Тем временем лекарство не возымело действия. Нас охватила тревога; были призваны господин Эспри и господин Ивлен, которые сказали, что надо еще подождать. Она ответила, что когда бы они испытывали ее страдания, то не ждали бы так спокойно. Два часа ушли на ожидание действия этого средства, — последние часы, когда ей еще можно было помочь. Она приняла много снадобий, постель была испорчена, ей захотелось, чтобы ее переменили и постелили рядом. Она смогла дойти сама, ее не пришлось нести, и даже обошла кровать кругом, чтобы не соприкасаться с испачканными местами. Когда она оказалась на этой небольшой постели, то ли она и вправду угасла, то ли ее стало лучше видно, ибо теперь свет от свечей попадал ей на лицо, но нам показалось, что ей намного хуже. Врачи хотели взглянуть на нее поближе и поднесли к ней факел — она велела их унести, когда ей стало плохо. Месье спросил, не причиняет ли ей это неудобства. «Нет, Месье, — отвечала она, — ничто более не приносит мне неудобства; вы увидите, к завтрашнему утру меня не будет». Ей дали бульона, ибо она ничего не ела с обеда. Стоило ей проглотить его, как боли удвоились и стали столь же сильными, как после воды с цикорием. Смерть появилась у нее на лице; было видно, что она мучительно страдает, но без малейшего движения.
Король многократно посылал узнать новости, и всякий раз она отвечала, что умирает. Те, кто ее видел, говорили ему, что она вправду очень плоха; а господин де Креки, [339]
проезжавший через Сен-Клу по дороге в Версаль, сказал королю, что она в большой опасности; и король решил ее повидать и приехал в Сен-Клу около одиннадцати.К моменту прибытия короля мучения Мадам удвоились из-за того, что ей дали бульону. Казалось, присутствие короля открыло глаза докторам. Он отвел их в сторону, чтобы узнать их мнение, и те же самые врачи, которые два часа назад отвечали за ее жизнь, которые считали, что похолодевшие конечности — результат колик, теперь сказали, что она безнадежна, что эти холодные члены и прерывистый пульс были признаком гангрены и что ее необходимо соборовать.

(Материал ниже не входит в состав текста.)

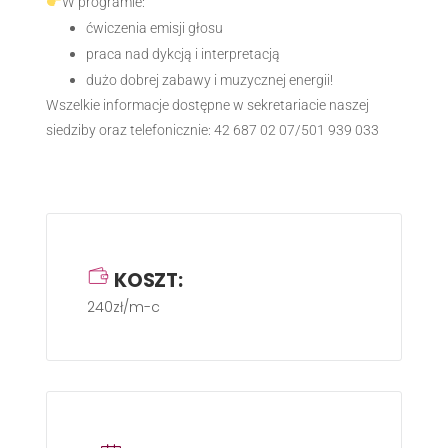
W programie:
ćwiczenia emisji głosu
praca nad dykcją i interpretacją
dużo dobrej zabawy i muzycznej energii!
Wszelkie informacje dostępne w sekretariacie naszej
siedziby oraz telefonicznie: 42 687 02 07/501 939 033
KOSZT:
240zł/m-c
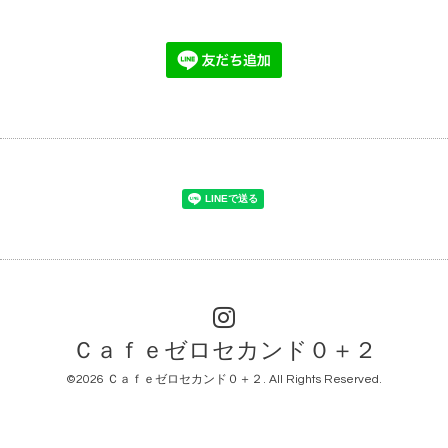
Ｃａｆｅゼロセカンド０＋２
©2026
Ｃａｆｅゼロセカンド０＋２
. All Rights Reserved.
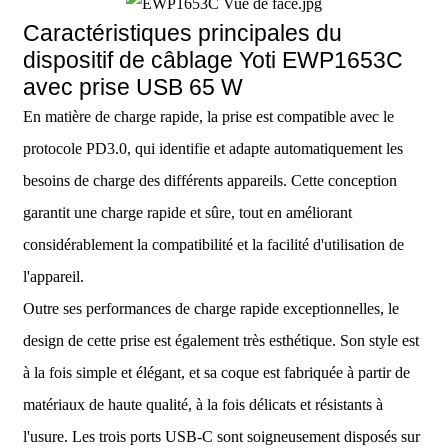
Caractéristiques principales du
dispositif de câblage Yoti EWP1653C
avec prise USB 65 W
En matière de charge rapide, la prise est compatible avec le
protocole PD3.0, qui identifie et adapte automatiquement les
besoins de charge des différents appareils. Cette conception
garantit une charge rapide et sûre, tout en améliorant
considérablement la compatibilité et la facilité d'utilisation de
l'appareil.
Outre ses performances de charge rapide exceptionnelles, le
design de cette prise est également très esthétique. Son style est
à la fois simple et élégant, et sa coque est fabriquée à partir de
matériaux de haute qualité, à la fois délicats et résistants à
l'usure. Les trois ports USB-C sont soigneusement disposés sur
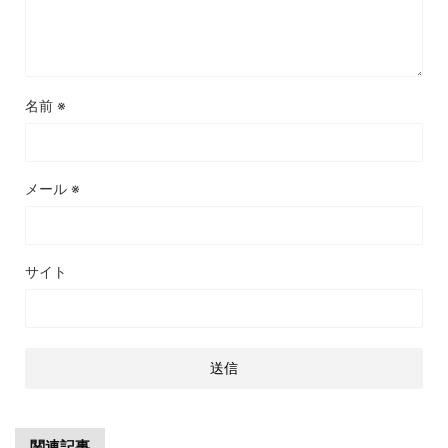
名前
※
メール
※
サイト
関連記事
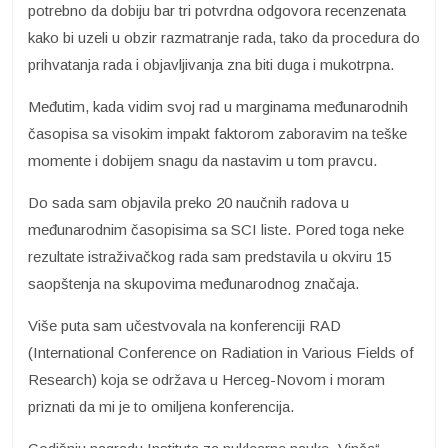
potrebno da dobiju bar tri potvrdna odgovora recenzenata
kako bi uzeli u obzir razmatranje rada, tako da procedura do
prihvatanja rada i objavljivanja zna biti duga i mukotrpna.
Međutim, kada vidim svoj rad u marginama međunarodnih
časopisa sa visokim impakt faktorom zaboravim na teške
momente i dobijem snagu da nastavim u tom pravcu.
Do sada sam objavila preko 20 naučnih radova u
međunarodnim časopisima sa SCI liste. Pored toga neke
rezultate istraživačkog rada sam predstavila u okviru 15
saopštenja na skupovima međunarodnog značaja.
Više puta sam učestvovala na konferenciji RAD
(International Conference on Radiation in Various Fields of
Research) koja se održava u Herceg-Novom i moram
priznati da mi je to omiljena konferencija.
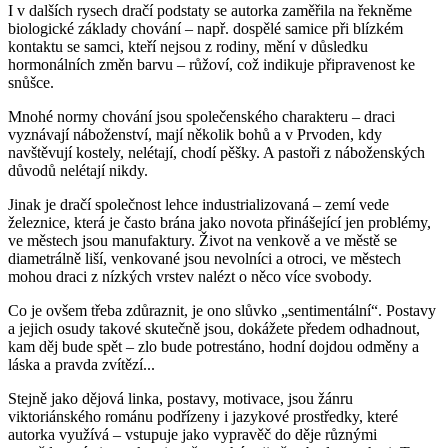
I v dalších rysech dračí podstaty se autorka zaměřila na řekněme
biologické základy chování – např. dospělé samice při blízkém
kontaktu se samci, kteří nejsou z rodiny, mění v důsledku
hormonálních změn barvu – růžoví, což indikuje připravenost ke
snůšce.
Mnohé normy chování jsou společenského charakteru – draci
vyznávají náboženství, mají několik bohů a v Prvoden, kdy
navštěvují kostely, nelétají, chodí pěšky. A pastoři z náboženských
důvodů nelétají nikdy.
Jinak je dračí společnost lehce industrializovaná – zemí vede
železnice, která je často brána jako novota přinášející jen problémy,
ve městech jsou manufaktury. Život na venkově a ve městě se
diametrálně liší, venkované jsou nevolníci a otroci, ve městech
mohou draci z nízkých vrstev nalézt o něco více svobody.
Co je ovšem třeba zdůraznit, je ono slůvko „sentimentální“. Postavy
a jejich osudy takové skutečně jsou, dokážete předem odhadnout,
kam děj bude spět – zlo bude potrestáno, hodní dojdou odměny a
láska a pravda zvítězí...
Stejně jako dějová linka, postavy, motivace, jsou žánru
viktoriánského románu podřízeny i jazykové prostředky, které
autorka využívá – vstupuje jako vypravěč do děje různými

Королева и герцогиня де Суассон приехали с королем; госпожа де Лавальер и госпожа де Монтеспан — вместе. Я разговаривала с ними; Месье подозвал меня и, рыдая, сообщил мнение медиков. Я была удивлена и растрогана, как и подобает, и отвечала Месье, что врачи потеряли рассудок и не думают ни о ее жизни, ни о спасении души; что она лишь четверть часа беседовала с кюре Сен-Клу и что надо к ней кого-нибудь послать. Месье мне сказал, что послал за епископом Кондомским: я нашла, что нельзя выбрать лучше, но покамест стоит послать за каноником господином Фейе, [340]
чьи заслуги хорошо известны.Тем временем король был подле Мадам; она сказала, что он теряет самую верную свою служанку. Он ей сказал, что опасность не столь велика, но что он поражен ее твердостью и находит в ней много величия. Она отвечала, что, как ему известно, она всегда страшилась не смерти, но утраты его расположения.
Потом король поговорил с ней о Боге; затем он вернулся туда, где были медики, и нашел меня в отчаянии от того, что они не давали ей никаких лекарств, в особенности рвотного; он оказал мне честь, сказав, что они совершенно потеряли головы и не знают, что делают, и что он попытается привести их в чувство. Он поговорил с ними и, приблизившись к постели Мадам, сказал, что, не будучи лекарем, он предложил им тридцать различных средств, но они отвечали, что следует подождать. Мадам отвечала, что умирать следует по всем правилам.